In Vancouver, WA
Never had tops this healthy. Can't wait to pull up the bulbs.
In Vancouver, WA
Never had tops this healthy. Can't wait to pull up the bulbs.
wow, what's your secret? Special variety? Special soil?
Those do look really good! I was looking at mine today. Most are not yet breaking ground. The snow just left the garlic bed this week. I can assure you that mine will not ever look as good as yours do this year.
Steve
scr wrote:
No secret. I'm fortunate to live in an area (Portland, OR) that has superb soil, no hard winter and lots of water. The ground doesn't freeze except for occaisional crust.
My yard is prehistoric Columbia River bed. Not only do I not have rocks; I don't even have pebbles.
I have generally great success with plants. My tomato plants yield like crazy.
I use only organic ingredients. I like to think that has lots to do with the plant health. The primary nitrogen source is fishmeal.

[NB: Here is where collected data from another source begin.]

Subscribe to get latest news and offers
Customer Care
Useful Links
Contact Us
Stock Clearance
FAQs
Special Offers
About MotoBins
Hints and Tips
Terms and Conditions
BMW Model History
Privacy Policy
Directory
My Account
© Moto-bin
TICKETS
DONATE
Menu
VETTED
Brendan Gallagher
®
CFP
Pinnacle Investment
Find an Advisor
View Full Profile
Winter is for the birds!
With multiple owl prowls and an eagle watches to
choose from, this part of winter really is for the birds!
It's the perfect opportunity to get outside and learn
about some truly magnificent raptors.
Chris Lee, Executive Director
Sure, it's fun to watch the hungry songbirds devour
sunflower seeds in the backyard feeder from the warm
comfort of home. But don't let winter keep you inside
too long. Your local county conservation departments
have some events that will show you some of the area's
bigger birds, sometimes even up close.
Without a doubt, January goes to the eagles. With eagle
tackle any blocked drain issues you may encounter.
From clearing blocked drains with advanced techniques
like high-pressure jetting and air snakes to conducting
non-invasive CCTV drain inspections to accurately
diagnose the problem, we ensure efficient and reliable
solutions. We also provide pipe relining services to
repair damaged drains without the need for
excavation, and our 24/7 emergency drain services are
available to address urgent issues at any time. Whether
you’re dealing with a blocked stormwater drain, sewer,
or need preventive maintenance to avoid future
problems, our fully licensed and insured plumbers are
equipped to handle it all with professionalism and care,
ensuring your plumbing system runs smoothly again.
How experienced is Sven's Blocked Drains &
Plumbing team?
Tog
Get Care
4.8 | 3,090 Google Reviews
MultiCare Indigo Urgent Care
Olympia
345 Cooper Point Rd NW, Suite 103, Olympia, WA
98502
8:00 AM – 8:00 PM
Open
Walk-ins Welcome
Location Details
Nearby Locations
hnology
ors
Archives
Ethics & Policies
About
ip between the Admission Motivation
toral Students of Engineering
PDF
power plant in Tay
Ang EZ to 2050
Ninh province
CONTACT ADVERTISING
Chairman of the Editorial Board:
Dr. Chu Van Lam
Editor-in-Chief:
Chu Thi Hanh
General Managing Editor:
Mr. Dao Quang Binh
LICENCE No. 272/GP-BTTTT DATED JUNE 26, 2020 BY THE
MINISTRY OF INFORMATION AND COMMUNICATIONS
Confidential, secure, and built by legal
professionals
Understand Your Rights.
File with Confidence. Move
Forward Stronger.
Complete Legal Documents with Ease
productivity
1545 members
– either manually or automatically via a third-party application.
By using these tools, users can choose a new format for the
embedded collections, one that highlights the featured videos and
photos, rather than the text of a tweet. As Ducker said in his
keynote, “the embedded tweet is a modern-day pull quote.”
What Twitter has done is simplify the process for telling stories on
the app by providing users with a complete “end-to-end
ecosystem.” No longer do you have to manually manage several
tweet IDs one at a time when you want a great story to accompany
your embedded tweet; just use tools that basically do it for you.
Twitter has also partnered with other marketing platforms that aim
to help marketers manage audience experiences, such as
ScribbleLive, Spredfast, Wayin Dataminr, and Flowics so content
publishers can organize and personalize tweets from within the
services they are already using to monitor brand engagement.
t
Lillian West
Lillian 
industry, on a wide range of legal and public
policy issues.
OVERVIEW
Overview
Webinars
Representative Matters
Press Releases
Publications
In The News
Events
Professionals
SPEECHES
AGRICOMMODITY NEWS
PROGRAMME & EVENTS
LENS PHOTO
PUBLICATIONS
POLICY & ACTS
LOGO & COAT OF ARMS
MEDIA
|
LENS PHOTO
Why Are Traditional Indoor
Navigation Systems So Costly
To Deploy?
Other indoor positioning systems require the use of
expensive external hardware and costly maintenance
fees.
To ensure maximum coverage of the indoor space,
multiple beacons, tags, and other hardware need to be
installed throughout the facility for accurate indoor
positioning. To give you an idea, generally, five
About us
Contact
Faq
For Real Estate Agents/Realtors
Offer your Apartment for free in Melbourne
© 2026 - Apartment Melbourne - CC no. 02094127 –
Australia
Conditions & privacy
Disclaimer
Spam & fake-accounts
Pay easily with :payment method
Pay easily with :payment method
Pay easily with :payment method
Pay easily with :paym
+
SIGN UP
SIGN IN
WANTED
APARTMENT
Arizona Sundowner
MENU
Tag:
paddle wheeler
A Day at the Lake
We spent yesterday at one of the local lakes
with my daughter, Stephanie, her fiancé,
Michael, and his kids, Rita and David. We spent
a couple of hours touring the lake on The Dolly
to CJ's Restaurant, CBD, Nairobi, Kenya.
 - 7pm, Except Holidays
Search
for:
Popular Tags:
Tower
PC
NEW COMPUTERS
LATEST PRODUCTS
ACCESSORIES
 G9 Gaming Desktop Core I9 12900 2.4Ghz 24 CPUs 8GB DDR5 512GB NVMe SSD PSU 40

I also generate genuine compost from food scraps and coffee grounds from StarBucks. My compost takes four years per batch. No trendy tumblers etc. Ya can't push the decomposition process in my book.
-SCR
Just broke ground? Do you plant in the Fall?
I've always thought Garlic had to overwinter and be planted in the Fall.
SCR
What variety is this?
Only my Calif. Whites (grocery store bulbs) look anything like these ... and even there I'd guess yours are about a good week ahead of mine. My Metechi, Leningrad and Ajo Rojo are only about 1/3 of the size you are showing. Are you -sure- you didn't take this picture last summer? ;-)
Bill
Unfortunately, I didn't record the name of the varieties. I just bought (3) different kinds of hardnecks from Portland Nursery last October, broke them up and planted them with a generous dose of 4 year-old compost, plus (4)fish-meal, (1)rock-phosphate, (1)kelp-meal, (1)cottonseed-meal, (1)Dolomite-Lime.
What?! No fraud, buddy. I took those shots yesterday.
-SCR
Steve expounded:
Mine didn't do so well yet either, I'm wondering if I lost more than I usually do. It's early yet, I may get more than I think I will. I usually have pretty good luck with it.
It was planted last fall. The ground has been frozen until recently.
Steve
scr wrote:
Looks like Elephant garlic to me.
Janice
Nope. I have no use for Elephant Garlic. It's for those that equate size with taste.
scr
Or like raw garlic in salads.
Huh? Why do you think I put so much effort into growing my own?
I crush it raw into olive oil, add sesame oil, crushed white pepper, squeeze real lemon slice....let it steep....and then pour it over a salad.
Man....MMMMMMM.
Sometimes I do strain out the pulp of the garlic to lesten the garlic breath but that's only if the salad is "To Go".
scr
You can't use regular garlic raw in salads?
Yours in bad breath,
Gary Woods AKA K2AHC- PGP key on request, or at
Try porcelain. It's a large head with good flavor.
German white: big heads, strong flavor, usually only 4 cloves! Foliage often up to my waist, at feet plus.
Gary Woods AKA K2AHC- PGP key on request, or at
On Sun, 18 Apr 2004 13:41:59 -0700 in , scr graced the world with this thought:
geeze, looks like my elephant garlic! some of my regular garlic is already starting to dry off. We'll see what it looks like, I have my doubts.